We used it to determine how often candidates win without a majority. Indeed, whenever there are 3 or more candidates running for a seat in a Primary, the winner is more likely than not to have not reached a majority: instead, they receive a plurality of the votes with less than 50% of the total.
This means that most voters vote against the winner in primaries. We believe this shows that we need a new system, like Ranked Choice Voting, that ensures that majorities elect the winner.

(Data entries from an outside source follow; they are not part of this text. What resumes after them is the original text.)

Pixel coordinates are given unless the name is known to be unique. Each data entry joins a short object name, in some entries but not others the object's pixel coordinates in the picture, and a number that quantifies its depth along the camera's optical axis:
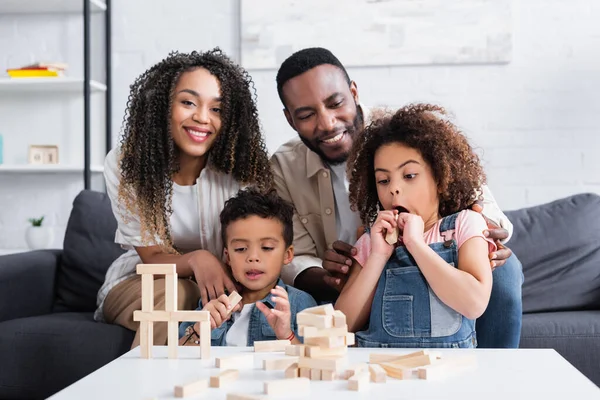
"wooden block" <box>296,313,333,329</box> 1.06
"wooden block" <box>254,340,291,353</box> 1.27
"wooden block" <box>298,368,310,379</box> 1.06
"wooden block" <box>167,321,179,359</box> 1.25
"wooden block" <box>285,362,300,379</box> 1.06
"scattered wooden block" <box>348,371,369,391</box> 0.98
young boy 1.68
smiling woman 1.96
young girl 1.50
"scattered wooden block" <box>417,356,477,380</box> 1.05
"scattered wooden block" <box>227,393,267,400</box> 0.91
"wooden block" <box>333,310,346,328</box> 1.07
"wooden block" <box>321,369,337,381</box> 1.05
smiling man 1.70
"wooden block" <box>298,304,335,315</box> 1.09
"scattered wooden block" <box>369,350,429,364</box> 1.14
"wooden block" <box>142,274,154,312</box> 1.26
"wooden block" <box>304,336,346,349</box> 1.07
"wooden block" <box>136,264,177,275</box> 1.23
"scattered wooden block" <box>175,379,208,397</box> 0.96
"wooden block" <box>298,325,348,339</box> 1.07
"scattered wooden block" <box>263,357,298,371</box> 1.12
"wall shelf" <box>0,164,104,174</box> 3.37
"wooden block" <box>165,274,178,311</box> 1.24
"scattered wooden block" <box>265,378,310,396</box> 0.96
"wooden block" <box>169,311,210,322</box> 1.23
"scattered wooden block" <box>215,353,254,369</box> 1.15
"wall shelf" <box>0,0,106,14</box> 3.36
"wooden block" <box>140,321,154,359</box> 1.25
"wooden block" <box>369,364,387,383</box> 1.03
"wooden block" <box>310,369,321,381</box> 1.05
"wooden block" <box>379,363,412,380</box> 1.05
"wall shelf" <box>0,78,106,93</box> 3.32
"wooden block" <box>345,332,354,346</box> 1.12
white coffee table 0.97
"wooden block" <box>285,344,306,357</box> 1.17
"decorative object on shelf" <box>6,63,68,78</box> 3.34
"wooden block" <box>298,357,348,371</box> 1.04
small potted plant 3.36
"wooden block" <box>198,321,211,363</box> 1.23
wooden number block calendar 3.53
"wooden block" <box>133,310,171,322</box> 1.24
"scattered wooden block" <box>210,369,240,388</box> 1.02
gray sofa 1.98
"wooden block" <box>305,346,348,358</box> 1.07
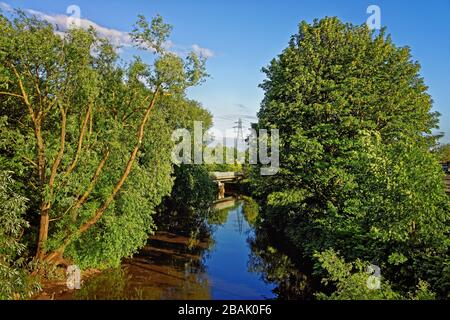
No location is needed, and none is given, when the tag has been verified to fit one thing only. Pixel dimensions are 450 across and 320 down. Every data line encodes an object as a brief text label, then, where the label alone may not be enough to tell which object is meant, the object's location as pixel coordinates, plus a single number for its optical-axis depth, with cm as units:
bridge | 5408
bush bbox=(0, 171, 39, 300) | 1047
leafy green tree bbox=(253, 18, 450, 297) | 1205
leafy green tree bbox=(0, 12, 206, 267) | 1405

We scraped the PA Secretary of State website for all CSVs for all elections they had available. This data is available in the outputs
directory.
download.py
: Downloads CSVs from pa.gov using selenium. Generatesoutputs/downloads/*.CSV
.parse.py
: Extracts statewide data from these CSVs, aggregating their county-level data. Generatesoutputs/results.csv
.
The downloader works using a headless Chrome instance to click buttons on pa.gov to download all the data, since the data isn't easily accessible without user interaction.
Pennsylvania provides election data in a consistent format starting in 2006. That data is available here: https://www.electionreturns.pa.gov/ReportCenter/Reports
They also allow you to browse the data on the web is a really pleasing format, e.g.: https://www.electionreturns.pa.gov/General/SummaryResults?ElectionID=72&ElectionType=G&IsActive=0
This repo is only if you want to download ALL the data, rather than browse it. For most users, using electionreturns.pa.gov directly will make more sense than using this repo.
If you do want to use this repo, you probably don't need download.py
unless there are new elections that are on pa.gov and not yet in this repo.
Otherwise, just modify parse.py to extract the data you want, or look at outputs/results.csv to see the data we extracted.